*** Block opens ***
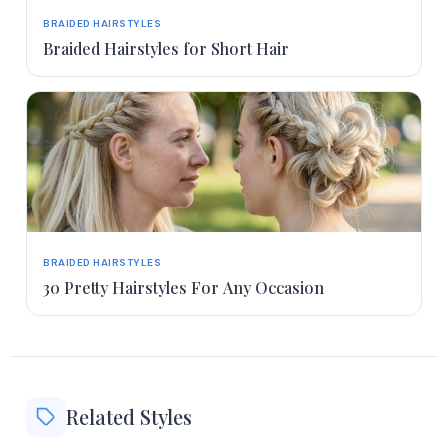
BRAIDED HAIRSTYLES
Braided Hairstyles for Short Hair
BRAIDED HAIRSTYLES
30 Pretty Hairstyles For Any Occasion
Related Styles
*** Block closes ***
GOAL OF THE EXERCISE
Extract every text line from the material above verbatim and in its original order. Leave the pictures out of the answer.

ANSWER SECTION
BRAIDED HAIRSTYLES
Braided Hairstyles for Short Hair
BRAIDED HAIRSTYLES
30 Pretty Hairstyles For Any Occasion
Related Styles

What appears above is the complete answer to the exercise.